Sat, 20 Oct 2001

Of UN Secretaries-General and Nobel Peace Prizes

Myint Zan School of Social and Economic Development University of the South Pacific Suva, Fiji Islands

In its 100th year, the 2001 Nobel Peace Prize has "jointly" been awarded to Kofi Annan, the seventh and current Secretary- General of the United Nations and the UN organization as a whole. This is the first time in history that an incumbent UN Secretary- General has been awarded the Nobel Peace Prize.

Former UN Secretary-General Dag Hammarskjold of Sweden was posthumously awarded the Nobel Peace Prize of 1961 within weeks after his tragic death in Ndola, Northern Rhodesia (as it then was called ) on Sept. 17, 1961.

A few weeks later U Thant was elected to fill in Hammarskjold's post when the UN General Assembly, unanimously, elected U Thant as "acting Secretary-General".

U Thant served in that post with distinction for 10 long years. until he retired in 1971, after repeatedly declining to serve a third term.

In late September to early October 1965, U Thant was seriously considered by the Nobel Peace Prize Committee for its 1965 Nobel Peace Prize, as indicated in his memoirs, View From the UN (1978).

Ultimately it was the UNICEF who was the recipient of the 1965 Nobel Peace Prize. U Thant was considered for the Prize mainly due to his, what nowadays would be called, shuttle mission to Islamabad and New Delhi to broker a cease-fire agreement between Pakistan and India, after the 1965 Kashmir war broke out.

Deliberations or the reasons of the Nobel Peace Prize Committee for preferring one candidate over another has reportedly been "classified information" for 50 years. But U Thant himself might have proffered a reason in his memoirs. He wrote that when the Norwegian Permanent Representative informed him that "it was the intention" of the Nobel Peace Prize Committee to award him the 1965 Nobel Peace Prize, his first thought was to think of persons who were more deserving of the Peace Prize than him. He wrote, "Isn't striving for peace a job of the UN Secretary-General?"
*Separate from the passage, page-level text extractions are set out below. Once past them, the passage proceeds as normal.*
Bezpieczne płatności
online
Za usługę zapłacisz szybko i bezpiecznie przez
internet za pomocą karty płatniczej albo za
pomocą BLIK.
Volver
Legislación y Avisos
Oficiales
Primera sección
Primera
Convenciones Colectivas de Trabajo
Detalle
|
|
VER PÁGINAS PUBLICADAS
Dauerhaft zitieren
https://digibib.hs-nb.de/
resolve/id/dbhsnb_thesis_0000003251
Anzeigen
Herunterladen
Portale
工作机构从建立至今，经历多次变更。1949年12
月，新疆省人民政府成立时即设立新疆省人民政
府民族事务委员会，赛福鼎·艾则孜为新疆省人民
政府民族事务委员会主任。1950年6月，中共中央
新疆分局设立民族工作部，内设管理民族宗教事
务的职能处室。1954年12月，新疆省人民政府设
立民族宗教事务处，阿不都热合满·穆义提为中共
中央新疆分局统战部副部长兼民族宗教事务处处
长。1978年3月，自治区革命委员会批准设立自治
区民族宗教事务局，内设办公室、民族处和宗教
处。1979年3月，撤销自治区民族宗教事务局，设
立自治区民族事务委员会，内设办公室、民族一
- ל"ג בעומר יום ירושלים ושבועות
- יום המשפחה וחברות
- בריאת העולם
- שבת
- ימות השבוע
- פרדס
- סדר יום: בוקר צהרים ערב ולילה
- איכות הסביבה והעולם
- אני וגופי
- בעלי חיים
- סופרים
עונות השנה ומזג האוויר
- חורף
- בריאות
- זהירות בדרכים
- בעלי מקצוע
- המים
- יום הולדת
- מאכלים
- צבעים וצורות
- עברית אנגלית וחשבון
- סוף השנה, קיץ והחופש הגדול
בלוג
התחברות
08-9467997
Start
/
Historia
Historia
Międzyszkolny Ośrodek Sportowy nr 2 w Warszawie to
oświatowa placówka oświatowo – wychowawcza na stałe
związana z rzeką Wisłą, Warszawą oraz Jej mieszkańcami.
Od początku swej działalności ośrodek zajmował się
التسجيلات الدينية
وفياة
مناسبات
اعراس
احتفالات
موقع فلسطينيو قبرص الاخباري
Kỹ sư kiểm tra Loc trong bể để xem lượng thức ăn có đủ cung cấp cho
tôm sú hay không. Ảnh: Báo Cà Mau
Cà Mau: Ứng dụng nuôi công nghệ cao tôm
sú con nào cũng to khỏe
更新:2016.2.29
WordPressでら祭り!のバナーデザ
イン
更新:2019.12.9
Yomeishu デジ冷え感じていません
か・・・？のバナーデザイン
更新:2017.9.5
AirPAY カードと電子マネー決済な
More than three and a half years ago it was said that Annan should be or could be awarded the 1998 Nobel Peace Prize for his mission to Baghdad where he secured Saddam Hussein's temporary compliance with UN resolutions some reports in the West stated that Annan could be awarded the Nobel Peace Prize.

That given his job to strive for peace, any award for a UN Secretary-General should be awarded after retirement, so that his contributions can be accessed in perspective.

A day before the 2001 Nobel Peace Prize was announced the BBC reported that at times, the Nobel Peace Prize was known more for those who did not get the prize than those who did get it. The broadcast singled out Mahatama Gandhi as among those who did not receive the Nobel pace prize.

In recent times the Nobel Peace Prize has been awarded to such moral giants or at least stalwarts like Martin Luther King Jr (1964), Mother Teresa (1979), Nelson Mandela (1993), Aung San Suu Kyi (1991), with the exception of Sweden whose "son" Dag Hammarskjold was both a UN Secretary General and a Nobel Peace Laureate.

Still, one wonders about the logic and justification for awarding the Nobel Peace Prize to such persons like Henry Kissinger (1973) in comparison to, say, former U.S. president Jimmy Carter or former Philippines president Corazon Aquino.

Kofi Annan is a decent, hardworking, skilful and distinguished international civil servant who does not need the additional honor of the Nobel Peace Prize. Now that the additional honor is bestowed on him and the UN, one can only wish both the UN and its chief well in their efforts to make this "messy world", as Annan said, a better place to live in.